◆ Directive 1
Return every line of the dataset items below without changing anything.

- - -

The Company reviews all outstanding warrants in accordance with the requirements of ASC 815. This topic provides that an entity should use a two-step approach to evaluate whether an equity-linked financial instrument (or embedded feature) is indexed to its own stock, including evaluating the instrument’s contingent exercise and settlement provisions. The warrant agreements provide for adjustments to the exercise price for certain dilutive events. Under the provisions of ASC 815, the warrants are not considered indexed to the Company’s stock because future equity offerings or sales of the Company’s stock are not an input to the fair value of a “fixed-for-fixed” option on equity shares, and equity classification is therefore precluded.

 

In accordance with ASC 815, derivative liabilities must be measured at fair value upon issuance and re-valued at the end of each reporting period through expiration. Any change in fair value between the respective reporting periods is recognized as a gain or loss in the statement of operations.

 

Issuance of Warrant Liabilities

 

On March 14, 2017, the Company sold 600,000 registered shares of common stock and 600,000 Series II warrants to purchase 600,000 unregistered shares of common stock at combined offering price of $2.50 per share.  The Series II warrants have an exercise price of $3.00 per share and expire September 14, 2022. In addition, the Company issued 30,000 Series JJ warrants to purchase 30,000 shares of unregistered common stock to the placement agent. The Series JJ warrants have an exercise price $3.13 and expire on March 8, 2022. The net proceeds from this offering were approximately $1.3 million. The fair value of the Series II and JJ warrants of approximately $1.0 million on the date of issuance was recorded as a warrant liability.

 

On February 23, 2017, the Company sold 400,000 registered shares of common stock and 400,000 Series GG warrants to purchase 400,000 unregistered shares of common stock at a combined price of $2.50 per share.  The Series GG warrants have an exercise price of $3.00 per share and expire August 23, 2022. In addition, the Company issued to the placement agent 20,000 Series HH warrants to purchase 20,000 shares of unregistered common stock. The Series HH warrants have an exercise price $3.13 and expire on February 16, 2022. The net proceeds from this offering were approximately $0.8 million. The fair value of the Series GG and HH warrants of approximately $0.6 million on the date of issuance was recorded as a warrant liability.

 

On December 8, 2016, the Company sold 1,360,960 shares of common stock and warrants to purchase common stock at a price of $3.13 in a public offering. The warrants consist of 680,480 Series CC warrants to purchase 680,480 shares of common stock, 1,360,960 Series DD warrants to purchase 1,360,960 shares of common stock and 1,360,960 Series EE warrants to purchase 1,360,960 shares of common stock. The Series CC warrants were immediately exercisable, expire in five-years from the offering date and have an exercise price of $5.00 per share. The Series DD warrants were immediately exercisable and have an exercise price of $4.50 per share. On June 5, 2017 and June 29, 2017, the expiration date of the Series DD warrants was extended from June 8, 2017 to July 10, 2017 and then to August 10, 2017. On August 29, 2017, the expiration date of the Series DD warrants was extended to December 1, 2017. The Series EE warrants are immediately exercisable and have an exercise price of $4.50 per share. On August 29, 2017, the initial expiration date of the Series EE warrants was extended from September 8, 2017 to December 1, 2017. In addition, the Company issued 68,048 Series FF warrants to purchase 68,048 shares of common stock to the placement agent. The FF warrants expire on December 1, 2021 and have an exercise price $3.91. Net proceeds from this offering were approximately $3.7 million. The fair value of the Series CC, DD, EE and FF warrants of approximately $2.3 million on the date of issuance was recorded as a warrant liability.

- - -

◆ Directive 2
Resume the note on warrant liabilities, starting right after its final sentence.

Items from a dataset
- - -

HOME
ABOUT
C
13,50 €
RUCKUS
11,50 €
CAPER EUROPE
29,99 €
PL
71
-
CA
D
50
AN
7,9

- - -

◆ Your response 1
HOME
ABOUT
C
13,50 €
RUCKUS
11,50 €
CAPER EUROPE
29,99 €
PL
71
-
CA
D
50
AN
7,9

◆ Your response 2
 

On July 10, 2018, the Company extended the expiration date of its Series DD and Series EE warrants to December 10, 2018. The Series DD and Series EE warrants were issued on December 8, 2016. These warrants had been previously extended to July 12, 2018. The modifications are reflected in the fair value measurement of the warrants.

 

On April 30, 2017, the Company entered into a securities purchase agreement with an institutional investor whereby it sold 527,960 shares of its common stock for net proceeds of approximately $1.4 million, or $2.875 per share, in a registered direct offering. In a concurrent private placement, the Company also issued to the purchaser of the Company’s common stock Series KK warrants to purchase 395,970 shares of common stock. The warrants can be exercised at a price of $3.04 per share at any time on or after November 3, 2017 and expire on November 3, 2022. In addition, the Company issued 26,398 Series LL warrants to the placement agent as part of its compensation. The Series LL warrants are exercisable on October 30, 2017 at a price of $3.59 per share and expire on April 30, 2022. The fair value of the Series KK and LL warrants of approximately $0.7 million on the date of issuance was recorded as a warrant liability.

 

Exercise of Warrant Liabilities

 

The following chart lists the warrant liabilities that were exercised during the year ended September 30, 2018. No warrants were exercised during the year ended September 30, 2017.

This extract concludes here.